━━━━━ Data to examine

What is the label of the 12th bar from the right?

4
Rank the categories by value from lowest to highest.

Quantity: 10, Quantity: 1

━━━━━━━━━━
━━━━━ Data to examine

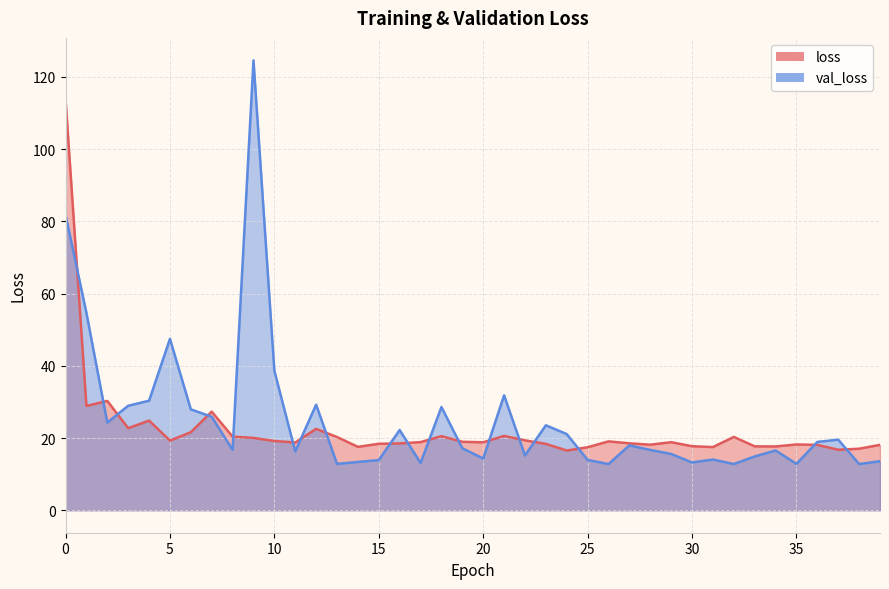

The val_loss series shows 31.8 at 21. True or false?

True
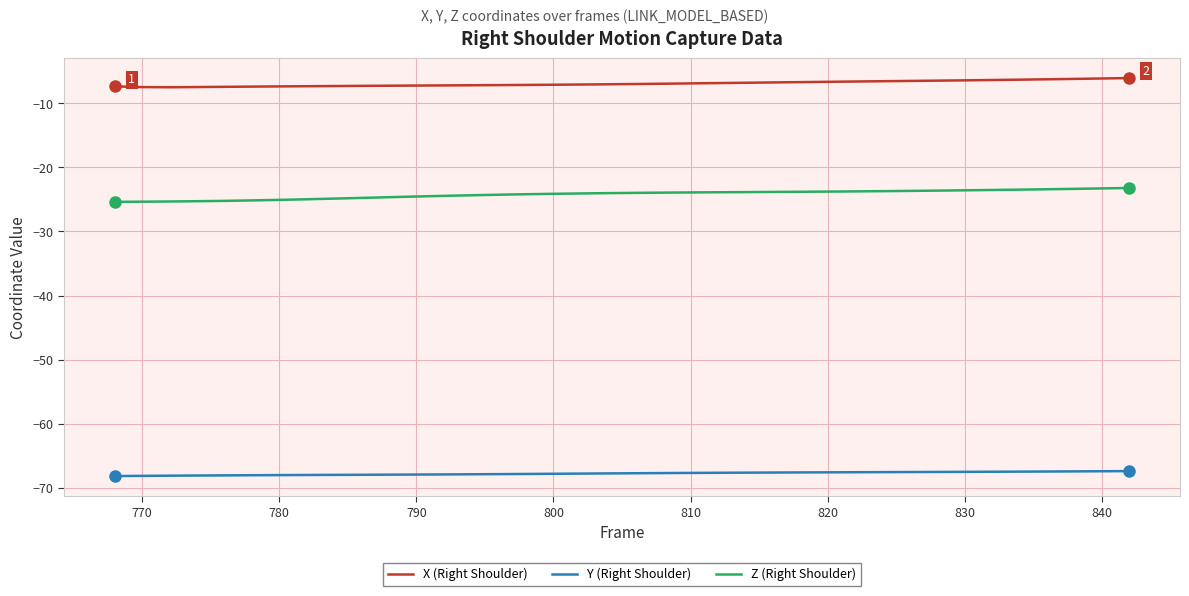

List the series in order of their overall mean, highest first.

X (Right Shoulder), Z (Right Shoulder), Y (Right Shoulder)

━━━━━━━━━━

*Your goal*: Copy the records from the line with "The val_loss series" up to and including the line with "X (Right Shoulder), Z", word for word, leaving out any pictures.

*Completed task*:
The val_loss series shows 31.8 at 21. True or false?

True

List the series in order of their overall mean, highest first.

X (Right Shoulder), Z (Right Shoulder), Y (Right Shoulder)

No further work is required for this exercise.